AUSTRALIA – After three years of punitive tariffs, China has announced the lifting of anti-dumping and anti-subsidy tariffs on Australian wine, effective March 29.  

This decision brings long-awaited relief to Australian wine producers, signaling a positive turn in bilateral trade relations. 

The tariffs, which reached up to 218.4 percent, were initially imposed in March 2021 for a five-year period amid strained diplomatic ties between the two countries.  

However, recent improvements in relations have paved the way for China to gradually remove trade barriers on various Australian commodities. 

In a statement released by the Chinese commerce ministry, it was stated that the changing dynamics of China’s wine market no longer necessitate the imposition of tariffs on Australian imports.
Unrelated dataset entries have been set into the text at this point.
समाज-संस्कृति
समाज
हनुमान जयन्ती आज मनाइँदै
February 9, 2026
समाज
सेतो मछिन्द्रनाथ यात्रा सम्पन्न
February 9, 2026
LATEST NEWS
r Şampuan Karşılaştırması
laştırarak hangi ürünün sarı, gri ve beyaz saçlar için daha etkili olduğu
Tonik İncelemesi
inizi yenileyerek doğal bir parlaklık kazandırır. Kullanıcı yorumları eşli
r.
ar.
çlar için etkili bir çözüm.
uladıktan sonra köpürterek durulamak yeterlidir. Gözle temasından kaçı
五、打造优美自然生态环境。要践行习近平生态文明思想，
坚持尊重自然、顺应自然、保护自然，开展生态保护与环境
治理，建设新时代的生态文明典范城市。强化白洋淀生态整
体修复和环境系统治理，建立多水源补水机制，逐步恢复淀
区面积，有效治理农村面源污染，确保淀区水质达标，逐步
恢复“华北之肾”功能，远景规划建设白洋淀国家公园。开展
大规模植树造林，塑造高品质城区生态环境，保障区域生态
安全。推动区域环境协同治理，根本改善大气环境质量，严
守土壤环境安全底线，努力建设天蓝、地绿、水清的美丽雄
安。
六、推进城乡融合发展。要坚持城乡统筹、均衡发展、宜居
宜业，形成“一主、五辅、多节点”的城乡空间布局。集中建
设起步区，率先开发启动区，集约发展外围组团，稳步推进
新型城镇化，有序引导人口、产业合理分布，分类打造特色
This move marks a significant step towards normalizing trade relations between the two nations. 

Previously, Australian wines enjoyed a competitive edge in the Chinese market due to zero tariffs under a free trade agreement signed in 2015.  

However, the imposition of tariffs severely impacted Australian wine exports to China, plummeting from 27.46 percent of Chinese wine imports in 2020 to just 0.14 percent in the first half of 2023. 
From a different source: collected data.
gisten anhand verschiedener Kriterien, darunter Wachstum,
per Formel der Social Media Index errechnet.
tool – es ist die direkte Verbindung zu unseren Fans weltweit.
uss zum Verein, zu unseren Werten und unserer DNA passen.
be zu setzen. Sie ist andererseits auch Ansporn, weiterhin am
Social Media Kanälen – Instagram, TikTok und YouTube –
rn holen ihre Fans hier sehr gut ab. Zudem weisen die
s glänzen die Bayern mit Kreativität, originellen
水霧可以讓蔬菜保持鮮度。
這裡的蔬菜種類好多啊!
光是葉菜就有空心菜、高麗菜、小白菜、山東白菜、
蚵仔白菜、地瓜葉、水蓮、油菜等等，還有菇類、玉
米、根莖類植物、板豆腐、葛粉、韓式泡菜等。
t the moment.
“We welcome this outcome, which comes at a critical time for the Australian wine industry,” the Australian government said in a statement. 
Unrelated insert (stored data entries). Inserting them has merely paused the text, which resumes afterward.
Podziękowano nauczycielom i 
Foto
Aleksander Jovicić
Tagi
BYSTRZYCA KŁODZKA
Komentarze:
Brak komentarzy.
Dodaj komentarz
Since 2020, the punitive tariffs had made it economically unfeasible for Australian producers to export bottled wine to China, causing a significant decline in exports valued at US$1.1 billion in 2019. 

Campbell Thompson, CEO of The Wine Republic, expressed enthusiasm for the lifting of tariffs, anticipating a resurgence of Australian wines in the Chinese market. 

Australian wine makers had been anticipating the removal of tariffs, evident in the increased wine shipments to Hong Kong in December. This rise in exports indicates a readiness to re-establish market presence in China. 

The resolution of trade disputes between China and Australia under the framework of the World Trade Organization (WTO) played a crucial role in reaching this milestone. Both countries have agreed to discontinue legal proceedings at the WTO following the removal of tariffs. 

Treasury Wine Estates, Australia’s leading winemaker, welcomed the announcement, expressing plans to collaborate with Chinese customers to expand sales and marketing efforts.  

CEO Tim Ford said: “The removal of tariffs on Australian wine exports to China is terrific news and is cause for celebration across the Australian wine industry and with our partners and consumers in China.”